Par ailleurs, la séparation juridique des réalisations sociales et des mutuelles dont l'activité essentielle consiste à faire des remboursements complémentaires en espèces irait à contresens de l'évolution du marché de l'assurance qui tend à réserver une part plus grande aux prestations en nature de type assistance 237( * ) , conformément aux souhaits profonds des assurés, qui préfèrent, en cas de difficulté, être pris en charge et assisté dans leurs besoins réels, plutôt que de percevoir une somme d'argent une fois pour toutes et sans appui ni conseil pratiques. Il y aurait donc quelque paradoxe à contraindre la mutualité à abandonner maintenant un type de prestations, relevant de la branche assistance de l'assurance (au sens de la directive européenne de 1984) par lequel elle semble avoir largement anticipé les évolutions du marché de l'assurance qui répond maintenant à ce type de besoins latents depuis longtemps pris en charge par le monde mutualiste.
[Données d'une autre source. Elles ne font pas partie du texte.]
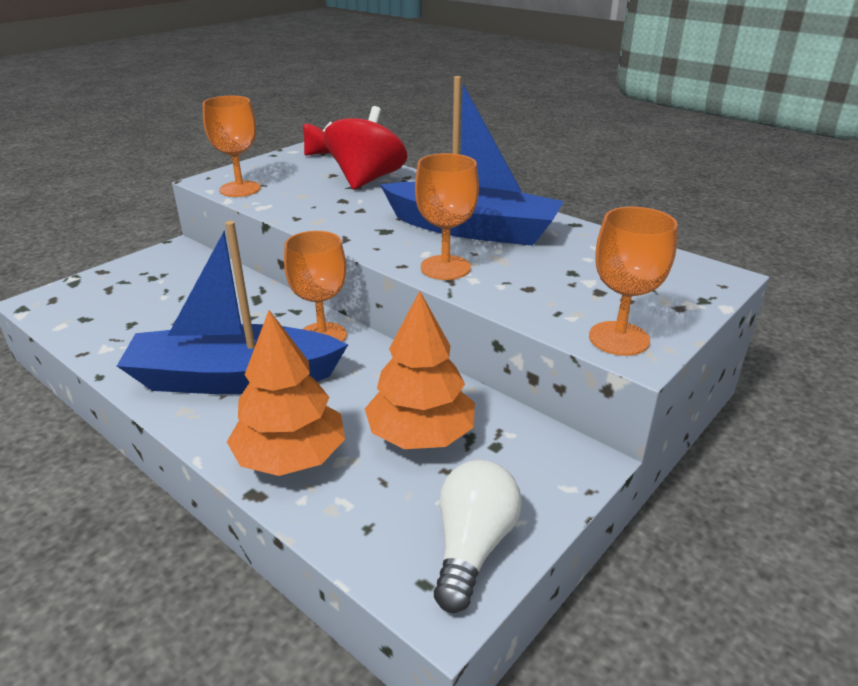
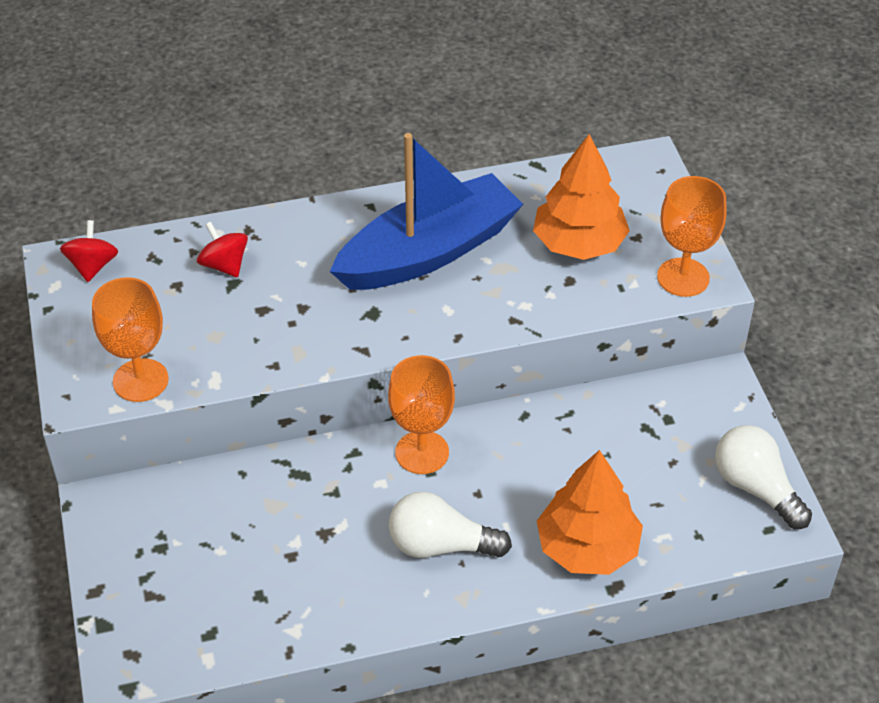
camera: 55 degrees left, 15 degrees up
(233, 378) = (440, 545): blue boat -> white light bulb
(367, 180) = (224, 265): red spinning top -> red spinning top, size x0.51
(421, 435) = (622, 455): orange tree -> orange tree (579, 243)
(445, 267) = (489, 311): orange goblet -> none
Dans la mesure où la filialisation juridique n'est pas une condition de la transparence comme le soulignait le rapport CGP sur le système bancaire français à propos de la création de la filiale de la Caisse des dépôts et consignations " CDC Marché " et que la volonté de transparence, qui exprime aussi le souci de spécialisation juridique, peut être satisfaite par d'autres moyens, il n'est pas nécessaire d'envisager ce type de séparation, dont les conséquences seraient vraisemblablement socialement lourdes.
On peut imaginer une évolution de la gestion des réalisations sociales selon des modalités de type " caisse autonome ", en prévoyant une autonomie financière et comptable poussée et bien encadrée. Par ailleurs, il est possible de prévoir réglementairement que les transferts d'excédents d'une activité à l'autre doivent être explicitement présentés, justifiés et approuvés lors de l'assemblée générale annuelle. Il pourrait aussi être prévu qu'ils fassent l'objet d'un contrôle informel et a posteriori par l'autorité de tutelle.
Il paraît cependant difficile en l'état actuel du dossier européen que la Cour de Justice européenne fasse droit à un tel raisonnement comme le faisait bien ressentir Alain Bacquet dans son rapport.
L'adoption d'une telle position risquerait d'ailleurs de faire naître des distorsions de concurrence à l'égard des institutions de prévoyance qui pratiquent aussi l'assurance complémentaire santé et qui mettent également en oeuvre au profit de leurs membres participants une action sociale. Or la loi n° 94-678 du 8 août 1994 qui modifie le code de la Sécurité sociale et transpose les libertés d'assurance pour les institutions de prévoyance précise que, lorsque cette action sociale " se réalise par l'exploitation de réalisations sociales collectives, elle doit être gérée par une ou plusieurs personnes morales distinctes ".
Toutefois l'évolution des esprits, parmi ceux qui acceptent l'hypothèse de transposition, fait qu'il ne paraît pas impossible d'accéder à cette exigence européenne (comme évoqué plus haut) en créant des mutuelles soeurs.